Python: How to create an ABC that inherits from others ABC?


I am trying to create a simple abstract base class Abstract that along with its own methods provides the methods of two others abstract base classes: Publisher and Subscriber. When I try to initialize the concrete class Concrete, built on Abstract I get this error: Cannot create a consistent method resolution order (MRO) for bases ABC, Publisher, Subscriber. What is the right way to do it?

from abc import ABC, abstractmethod

class Publisher(ABC):
    
    subscribers = set() 
    
    def register(self, obj):
        self.subscribers.add(obj)
    
    def unregister(self, obj):
        self.subscribers.remove(obj)
    
    def dispatch(self, event):
        print("dispatching", event)
        

class Subscriber(ABC):
    
    @abstractmethod
    def handle_event(self, event):
        raise NotImplementedError
        

class Abstract(ABC, Publisher, Subscriber):
    
    @abstractmethod
    def do_something(self, event):
        raise NotImplementedError
        

class Concrete(Abstract):

    def handle_event(self, event):
        print("handle_event")
    
    def do_something(self, event):
        print("do_something")
    
    

c = Concrete()

Solution

  • Abstract classes don't have to have abc.ABC in their list of bases. They have to have abc.ABCMeta (or a descendant) as their metaclass, and they have to have at least one abstract method (or something else that counts, like an abstract property), or they'll be considered concrete. (Publisher has no abstract methods, so it's actually concrete.)

    Inheriting from ABC is just a way to get ABCMeta as your class's metaclass, for people more comfortable with inheritance than metaclasses, but it's not the only way. You can also inherit from another class with ABCMeta as its metaclass, or specify metaclass=ABCMeta explicitly.

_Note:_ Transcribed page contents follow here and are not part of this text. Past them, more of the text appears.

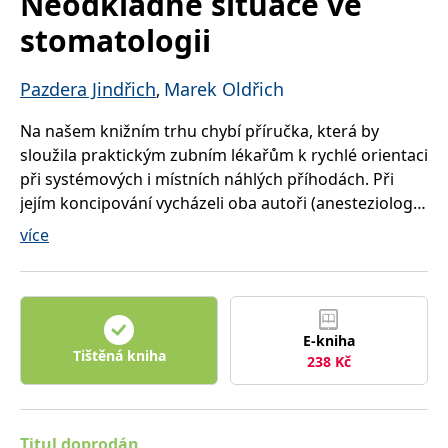
Neodkladné situace ve
správně.
stomatologii
PHPSESSID
Zavřením
Cookie
PHP.net
prohlížeče
generovaný
www.bambook.cz
aplikacemi
založenými
Pazdera Jindřich
Marek Oldřich
,
na jazyce
PHP. Toto je
univerzální
Na našem knižním trhu chybí příručka, která by
identifikátor
používaný k
sloužila praktickým zubním lékařům k rychlé orientaci
udržování
proměnných
při systémových i místních náhlých příhodách. Při
relací
jejím koncipování vycházeli oba autoři (anesteziolog a
uživatelů.
Obvykle se
maxilofaciální chirurg) z vlastních bohatých
jedná o
více
náhodně
zkušeností i z úspěšných kurzů první pomoci, které
vygenerované
pro stomatology již řadu let pořádají.
číslo, jeho
použití může
být specifické
pro daný
web, ale
E-kniha
dobrým
Tištěná kniha
příkladem je
238
Kč
udržování
přihlášeného
stavu
uživatele mezi
stránkami.
Titul doprodán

    In your case, inheriting from Publisher and Subscriber will already set Abstract's metaclass to ABCMeta, so inheriting from ABC is redundant. Remove ABC from Abstract's base class list, and everything should work.

    Alternatively, if you really want ABC in there for some reason, you can move it to the end of the base class list, which will resolve the MRO conflict - putting it first says you want ABC methods to override methods from the other classes, which conflicts with the fact that the other classes are subclasses of ABC.